Monitoring of the polarized H₂O maser emission around the massive protostars W75N(B)-VLA 1 and W75N(B)-VLA 2

¹ INAF – Osservatorio Astronomico di Cagliari, Via della Scienza 5, 09047 Selargius, Italy
e-mail: gabriele.surcis@inaf.it
² Department of Space, Earth and Environment, Chalmers University of Technology, Onsala Space Observatory, 439 92 Onsala, Sweden
³ Dipartimento di Fisica, Università degli Studi di Cagliari, SP Monserrato-Sestu km 0.7, 09042 Monserrato, Italy
⁴ INFN, Sezione di Cagliari, Cittadella Univ., 09042 Monserrato (CA), Italy
⁵ Universidade de São Paulo, Instituto de Astronomia, Geofísica e Ciências Atmosféricas, Departamento de Astronomia, São Paulo SP 05508-090, Brazil
⁶ Institut de Ciències de l’Espai (ICE, CSIC), Can Magrans s/n, 08193 Cerdanyola del Vallès, Barcelona, Spain
⁷ Institut d’Estudis Espacials de Catalunya (IEEC), Carrer del Gran Capità, 2, 08034 Barcelona, Spain
⁸ Instituto de Astrofísica de Andalucía, CSIC, Glorieta de la Astronomía s/n, 18008 Granada, Spain
⁹ Instituto de Astronomía Teórica y Experimental (IATE, CONICET-UNC), Laprida 854, Córdoba X5000BGR, Argentina
¹⁰ Instituto de Radioastronomía y Astrofísica (IRyA-UNAM), 58341 Morelia, Mexico
¹¹ Instituto de Astronomía, Universidad Nacional Autónoma de México (UNAM), Apdo Postal 70-264 México, D.F., Mexico
¹² Korea Astronomy and Space Science Institute, 776 Daedeokdaero, Yuseong, Daejeon 305-348, Republic of Korea
¹³ Joint Institute for VLBI ERIC, Oude Hoogeveensedijk 4, 7991 PD Dwingeloo, The Netherlands
¹⁴ Sterrewacht Leiden, Leiden University, Postbus 9513, 2300 RA Leiden, The Netherlands

Received: 20 December 2022
Accepted: 27 February 2023

Abstract

Context. Several radio sources have been detected in the high-mass star-forming region W75N(B), with the massive young stellar objects VLA 1 and VLA 2 shown to be of particular interest among them. These objects are thought to be at different evolutionary stages: VLA 1 is in the early stage of photoionization and driving a thermal radio jet, while VLA 2 is a thermal, collimated ionized wind surrounded by a dusty disk or envelope. In both sources, 22 GHz H₂O masers have been detected in the past. Those around VLA 1 show a persistent linear distribution along the thermal radio jet, while those around VLA 2 have traced the evolution from a non-collimated to a collimated outflow over a period of ∼20 yr. The magnetic field inferred from the H₂O masers has shown an orientation rotation following the direction of the major-axis of the shell around VLA 2, whereas it is immutable around VLA 1.

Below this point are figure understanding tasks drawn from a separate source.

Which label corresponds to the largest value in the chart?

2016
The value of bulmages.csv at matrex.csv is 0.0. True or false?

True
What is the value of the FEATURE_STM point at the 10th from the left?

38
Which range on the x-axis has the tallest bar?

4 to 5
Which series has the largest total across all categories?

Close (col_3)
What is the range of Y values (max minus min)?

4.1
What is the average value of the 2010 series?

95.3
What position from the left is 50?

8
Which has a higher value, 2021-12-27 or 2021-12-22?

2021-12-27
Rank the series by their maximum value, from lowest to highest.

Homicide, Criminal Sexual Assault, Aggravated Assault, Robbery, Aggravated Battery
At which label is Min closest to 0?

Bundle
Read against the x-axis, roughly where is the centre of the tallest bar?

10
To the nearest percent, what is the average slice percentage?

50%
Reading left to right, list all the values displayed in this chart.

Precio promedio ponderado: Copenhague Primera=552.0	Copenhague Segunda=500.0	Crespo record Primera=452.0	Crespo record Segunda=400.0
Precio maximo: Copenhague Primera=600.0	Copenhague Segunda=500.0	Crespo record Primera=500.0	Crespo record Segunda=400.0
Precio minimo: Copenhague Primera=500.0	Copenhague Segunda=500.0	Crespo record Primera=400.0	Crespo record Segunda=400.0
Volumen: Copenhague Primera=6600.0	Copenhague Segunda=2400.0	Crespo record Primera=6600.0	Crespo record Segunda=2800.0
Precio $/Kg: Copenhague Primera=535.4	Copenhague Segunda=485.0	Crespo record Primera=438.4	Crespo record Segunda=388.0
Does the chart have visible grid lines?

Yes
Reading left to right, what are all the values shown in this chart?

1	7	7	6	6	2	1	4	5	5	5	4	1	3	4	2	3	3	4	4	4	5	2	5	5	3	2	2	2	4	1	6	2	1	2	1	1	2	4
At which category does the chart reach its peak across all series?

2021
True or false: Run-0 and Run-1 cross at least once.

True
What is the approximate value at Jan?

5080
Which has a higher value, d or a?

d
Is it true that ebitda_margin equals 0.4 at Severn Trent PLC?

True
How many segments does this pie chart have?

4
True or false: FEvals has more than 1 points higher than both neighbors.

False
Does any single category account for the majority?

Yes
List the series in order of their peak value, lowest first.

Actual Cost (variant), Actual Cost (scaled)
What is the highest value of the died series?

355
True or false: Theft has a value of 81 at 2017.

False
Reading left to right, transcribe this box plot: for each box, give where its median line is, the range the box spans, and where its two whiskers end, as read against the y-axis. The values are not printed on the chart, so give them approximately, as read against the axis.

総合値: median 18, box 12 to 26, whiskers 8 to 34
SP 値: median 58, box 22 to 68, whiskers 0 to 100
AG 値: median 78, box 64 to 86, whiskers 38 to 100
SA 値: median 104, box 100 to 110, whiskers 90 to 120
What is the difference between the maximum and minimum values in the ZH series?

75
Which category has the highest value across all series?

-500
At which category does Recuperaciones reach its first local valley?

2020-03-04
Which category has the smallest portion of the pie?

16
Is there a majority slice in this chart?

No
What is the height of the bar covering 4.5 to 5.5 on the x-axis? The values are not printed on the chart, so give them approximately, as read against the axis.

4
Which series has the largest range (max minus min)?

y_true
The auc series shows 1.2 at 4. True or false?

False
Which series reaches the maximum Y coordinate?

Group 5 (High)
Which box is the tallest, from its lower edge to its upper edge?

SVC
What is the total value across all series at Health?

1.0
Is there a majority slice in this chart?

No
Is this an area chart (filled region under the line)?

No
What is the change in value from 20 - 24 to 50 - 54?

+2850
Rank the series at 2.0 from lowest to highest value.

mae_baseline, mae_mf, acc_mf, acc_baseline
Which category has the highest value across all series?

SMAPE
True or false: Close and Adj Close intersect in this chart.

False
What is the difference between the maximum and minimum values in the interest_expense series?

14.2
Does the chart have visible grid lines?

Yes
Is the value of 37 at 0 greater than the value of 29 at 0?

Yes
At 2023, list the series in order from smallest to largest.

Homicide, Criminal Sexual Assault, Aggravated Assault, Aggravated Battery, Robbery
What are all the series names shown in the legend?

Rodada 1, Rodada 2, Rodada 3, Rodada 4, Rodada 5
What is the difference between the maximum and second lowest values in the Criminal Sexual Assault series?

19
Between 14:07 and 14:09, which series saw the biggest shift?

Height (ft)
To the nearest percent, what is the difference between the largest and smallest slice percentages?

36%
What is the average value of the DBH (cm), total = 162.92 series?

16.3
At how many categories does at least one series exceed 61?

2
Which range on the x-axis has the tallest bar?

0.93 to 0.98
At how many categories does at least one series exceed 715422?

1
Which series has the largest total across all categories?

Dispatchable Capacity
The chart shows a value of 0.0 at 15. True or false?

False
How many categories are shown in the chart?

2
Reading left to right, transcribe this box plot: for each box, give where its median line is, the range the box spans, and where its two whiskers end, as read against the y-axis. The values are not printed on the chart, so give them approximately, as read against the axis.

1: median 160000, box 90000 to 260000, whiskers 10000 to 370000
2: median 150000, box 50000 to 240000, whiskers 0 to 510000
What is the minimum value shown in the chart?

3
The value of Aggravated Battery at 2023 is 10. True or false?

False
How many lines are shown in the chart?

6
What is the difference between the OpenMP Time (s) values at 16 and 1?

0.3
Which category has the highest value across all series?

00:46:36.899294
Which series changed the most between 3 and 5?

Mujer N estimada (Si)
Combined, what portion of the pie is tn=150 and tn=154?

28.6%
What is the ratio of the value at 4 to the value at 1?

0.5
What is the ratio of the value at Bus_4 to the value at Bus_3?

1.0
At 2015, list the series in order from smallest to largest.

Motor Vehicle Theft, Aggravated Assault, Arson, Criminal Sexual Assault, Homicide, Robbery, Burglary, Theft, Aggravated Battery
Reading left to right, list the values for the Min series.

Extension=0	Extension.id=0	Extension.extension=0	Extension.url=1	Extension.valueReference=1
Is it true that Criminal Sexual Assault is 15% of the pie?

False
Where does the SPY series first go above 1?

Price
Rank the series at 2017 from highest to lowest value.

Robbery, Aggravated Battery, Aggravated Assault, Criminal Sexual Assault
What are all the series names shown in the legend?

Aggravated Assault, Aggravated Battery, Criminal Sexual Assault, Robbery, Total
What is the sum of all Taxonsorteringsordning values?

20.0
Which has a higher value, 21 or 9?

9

Aims. By monitoring the polarized emission of the 22 GHz H₂O masers around both VLA 1 and VLA 2 over a period of six years, we aim to determine whether the H₂O maser distributions show any variation over time and whether the magnetic field behaves accordingly.

Methods. The European VLBI Network was used in full polarization and phase-reference mode in order to determine the absolute positions of the 22 GHz H₂O masers with a beam size of ∼1 mas and to determine the orientation and the strength of the magnetic field. We observed four epochs separated by two years from 2014 to 2020.

Results. We detected polarized emission from the H₂O masers around both VLA 1 and VLA 2 in all the epochs. By comparing the H₂O masers detected in the four epochs, we find that the masers around VLA 1 are tracing a nondissociative shock originating from the expansion of the thermal radio jet, while the masers around VLA 2 are tracing an asymmetric expansion of the gas that is halted in the northeast where the gas likely encounters a very dense medium. We also found that the magnetic field inferred from the H₂O masers in each epoch can be considered as a portion of a quasi-static magnetic field estimated in that location rather than in that time. This allowed us to study the morphology of the magnetic field around both VLA 1 and VLA 2 locally across a larger area by considering the vectors estimated in all the epochs as a whole. We find that the magnetic field in VLA 1 is located along the jet axis, bending toward the north and south at the northeasterly and southwesterly ends of the jet, respectively, reconnecting with the large-scale magnetic field. The magnetic field in VLA 2 is perpendicular to the expansion directions until it encounters the denser matter in the northeast, where the magnetic field is parallel to the expansion direction and agrees with the large-scale magnetic field. We also measured the magnetic field strength along the line of sight in three of the four epochs, with resulting values of −764 mG < B_||^VLA 1 < − 676 mG and −355 mG < B_||^VLA 2 < −2426 mG.